No matter which BI portal configuration is chosen, the number one priority for any portal is to create a usable and engaging solution by investing in upfront user experience (UX) design. UX forethought will ensure engaging interactions and simple and usable navigation. The goal of any BI portal should be to serve the whole person, and not just the analytics function of their role.
During the UX research and design process, user personas will be developed and an inventory of content and assets will be taken. Those pieces will guide the development of the site architecture, but will also be essential for determining permissions for each user. For example, executives should have access to all content on the BI portal, but other users may only be able to see insights relevant to their teams. While the point of a BI portal is to make insights more accessible across an organization, it should also consider that some content is sensitive and may need protections.

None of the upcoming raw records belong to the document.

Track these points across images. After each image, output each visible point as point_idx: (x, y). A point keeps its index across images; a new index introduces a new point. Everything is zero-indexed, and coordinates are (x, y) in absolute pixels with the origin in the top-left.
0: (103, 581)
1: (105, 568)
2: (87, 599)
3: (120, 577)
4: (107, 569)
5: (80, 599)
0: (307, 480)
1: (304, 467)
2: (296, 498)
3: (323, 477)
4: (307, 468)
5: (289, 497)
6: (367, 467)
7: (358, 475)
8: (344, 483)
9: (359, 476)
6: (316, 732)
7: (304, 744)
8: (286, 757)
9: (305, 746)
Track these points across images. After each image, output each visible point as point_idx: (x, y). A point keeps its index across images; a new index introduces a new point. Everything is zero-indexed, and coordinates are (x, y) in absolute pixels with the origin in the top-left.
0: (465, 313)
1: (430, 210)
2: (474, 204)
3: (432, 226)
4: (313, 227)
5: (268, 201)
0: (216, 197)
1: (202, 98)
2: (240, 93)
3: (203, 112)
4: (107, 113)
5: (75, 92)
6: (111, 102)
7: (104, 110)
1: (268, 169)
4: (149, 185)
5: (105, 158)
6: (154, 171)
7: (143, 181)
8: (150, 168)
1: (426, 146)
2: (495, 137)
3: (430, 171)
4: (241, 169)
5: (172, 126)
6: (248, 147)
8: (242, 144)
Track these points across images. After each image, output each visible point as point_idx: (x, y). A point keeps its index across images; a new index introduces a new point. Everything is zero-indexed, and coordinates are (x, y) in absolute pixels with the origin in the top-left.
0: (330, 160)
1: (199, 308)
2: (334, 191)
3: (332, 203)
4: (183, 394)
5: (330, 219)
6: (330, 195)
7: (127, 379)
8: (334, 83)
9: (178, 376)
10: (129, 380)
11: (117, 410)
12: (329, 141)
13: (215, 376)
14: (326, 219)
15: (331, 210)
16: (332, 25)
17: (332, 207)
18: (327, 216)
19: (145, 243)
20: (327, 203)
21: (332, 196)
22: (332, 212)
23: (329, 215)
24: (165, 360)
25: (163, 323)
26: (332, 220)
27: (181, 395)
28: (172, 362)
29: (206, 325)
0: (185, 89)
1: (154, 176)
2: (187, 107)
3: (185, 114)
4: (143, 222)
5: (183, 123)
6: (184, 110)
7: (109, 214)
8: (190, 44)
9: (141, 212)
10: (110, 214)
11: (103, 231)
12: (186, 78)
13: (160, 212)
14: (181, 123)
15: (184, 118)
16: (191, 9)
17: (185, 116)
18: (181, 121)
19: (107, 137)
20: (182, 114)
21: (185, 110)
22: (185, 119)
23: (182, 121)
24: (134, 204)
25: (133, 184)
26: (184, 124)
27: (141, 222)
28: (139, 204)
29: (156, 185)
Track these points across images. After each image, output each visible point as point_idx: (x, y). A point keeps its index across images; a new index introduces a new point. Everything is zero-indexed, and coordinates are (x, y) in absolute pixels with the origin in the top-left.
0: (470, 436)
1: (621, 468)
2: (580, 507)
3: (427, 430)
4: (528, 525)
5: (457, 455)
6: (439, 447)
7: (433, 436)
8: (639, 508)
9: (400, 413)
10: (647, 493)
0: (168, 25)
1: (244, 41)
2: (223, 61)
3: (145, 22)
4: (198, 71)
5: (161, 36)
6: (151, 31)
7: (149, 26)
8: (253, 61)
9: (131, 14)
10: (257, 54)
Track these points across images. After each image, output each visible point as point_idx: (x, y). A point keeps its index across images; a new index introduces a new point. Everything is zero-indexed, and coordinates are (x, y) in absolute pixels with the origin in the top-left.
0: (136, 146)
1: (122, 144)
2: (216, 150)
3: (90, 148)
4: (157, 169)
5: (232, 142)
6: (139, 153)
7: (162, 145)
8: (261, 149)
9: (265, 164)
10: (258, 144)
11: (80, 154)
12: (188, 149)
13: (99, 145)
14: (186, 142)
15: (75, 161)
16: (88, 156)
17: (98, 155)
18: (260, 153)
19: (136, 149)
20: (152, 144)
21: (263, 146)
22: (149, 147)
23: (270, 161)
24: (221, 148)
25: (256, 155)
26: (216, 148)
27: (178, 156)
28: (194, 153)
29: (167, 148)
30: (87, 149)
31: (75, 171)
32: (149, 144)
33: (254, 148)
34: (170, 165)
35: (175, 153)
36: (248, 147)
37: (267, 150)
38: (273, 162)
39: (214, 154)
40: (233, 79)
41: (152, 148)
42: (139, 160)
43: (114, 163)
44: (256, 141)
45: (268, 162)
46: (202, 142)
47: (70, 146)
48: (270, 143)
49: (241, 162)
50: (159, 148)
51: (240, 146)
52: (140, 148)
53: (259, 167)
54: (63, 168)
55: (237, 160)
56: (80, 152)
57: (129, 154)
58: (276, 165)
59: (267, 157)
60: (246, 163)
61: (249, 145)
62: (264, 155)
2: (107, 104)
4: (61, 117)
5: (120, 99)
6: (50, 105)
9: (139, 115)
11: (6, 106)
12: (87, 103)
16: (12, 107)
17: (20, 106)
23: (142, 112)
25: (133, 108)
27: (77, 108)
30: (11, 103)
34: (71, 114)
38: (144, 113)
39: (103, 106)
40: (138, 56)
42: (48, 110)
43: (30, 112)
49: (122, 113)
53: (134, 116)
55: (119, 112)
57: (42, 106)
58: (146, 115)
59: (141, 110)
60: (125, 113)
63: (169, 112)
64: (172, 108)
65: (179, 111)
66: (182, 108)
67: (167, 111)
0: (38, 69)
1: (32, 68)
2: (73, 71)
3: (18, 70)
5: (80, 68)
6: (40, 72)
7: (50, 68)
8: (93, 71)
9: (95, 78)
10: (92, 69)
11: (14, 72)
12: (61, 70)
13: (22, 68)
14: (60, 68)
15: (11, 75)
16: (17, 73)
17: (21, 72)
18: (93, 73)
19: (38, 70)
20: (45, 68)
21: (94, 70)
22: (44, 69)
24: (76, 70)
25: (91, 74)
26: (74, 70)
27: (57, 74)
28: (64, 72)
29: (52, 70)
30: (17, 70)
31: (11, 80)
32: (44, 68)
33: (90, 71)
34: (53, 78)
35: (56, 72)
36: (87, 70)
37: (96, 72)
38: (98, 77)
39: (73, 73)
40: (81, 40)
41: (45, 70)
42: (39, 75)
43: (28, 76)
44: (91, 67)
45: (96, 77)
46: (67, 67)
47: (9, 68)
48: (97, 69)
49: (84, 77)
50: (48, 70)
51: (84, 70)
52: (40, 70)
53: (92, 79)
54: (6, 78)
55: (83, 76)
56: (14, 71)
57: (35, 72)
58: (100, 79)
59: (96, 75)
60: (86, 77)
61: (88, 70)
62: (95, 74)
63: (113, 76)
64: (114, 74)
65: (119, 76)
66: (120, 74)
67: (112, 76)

Also, while the BI portal is powerful enough to allow users to edit dashboards internally, for some users, read-only privileges may be necessary to protect the integrity of the assets.
Determine features and content
BI portals don’t have to be all analytics all of the time. BI dashboards are the primary focus, but, in order to keep the portal continuously engaging for a broad audience, it is important to include other features to promote collaboration and interest. Here are some features and content to consider:
• Communications tool – Conversations around data and insights should reside alongside content so that users full understanding of each topic or project. BI portals can include an internal chat application or integrate external tools, such as Slack.
• Discoverability features – A user’s ability to find content will determine whether that user will continue to engage with the tool. The portal should have a robust search feature and also allow users to tag and filter content in a way that makes the portal more usable to them.
• Shared spaces – BI portals can also host team project sites, shared calendars, project timelines, etc. The shared space can be built into the portal or can link to an already-established external sites.
• Social connection – Embed business Twitter and LinkedIn feeds into the BI portal to increase user connection to the business as a whole.
• Training materials – It should be simple for users to find training documentation and videos within the BI portal.
BI portals are charting new territory at an intersection of knowledge management and content management. They are mighty enough to integrate and support the complex tools that crunch data and allow businesses to communicate and collaborate more efficiently. They are flexible enough to customize to fit the needs of any business and allow for future scaling. They also question our traditional methods of organizing and storing content. Whether a BI portal is leveraged for an analytics hub, a gateway to all content or a one-stop destination for all insights and content, these portals allow organizations to evolve to become insight-driven in their operations and decision-making.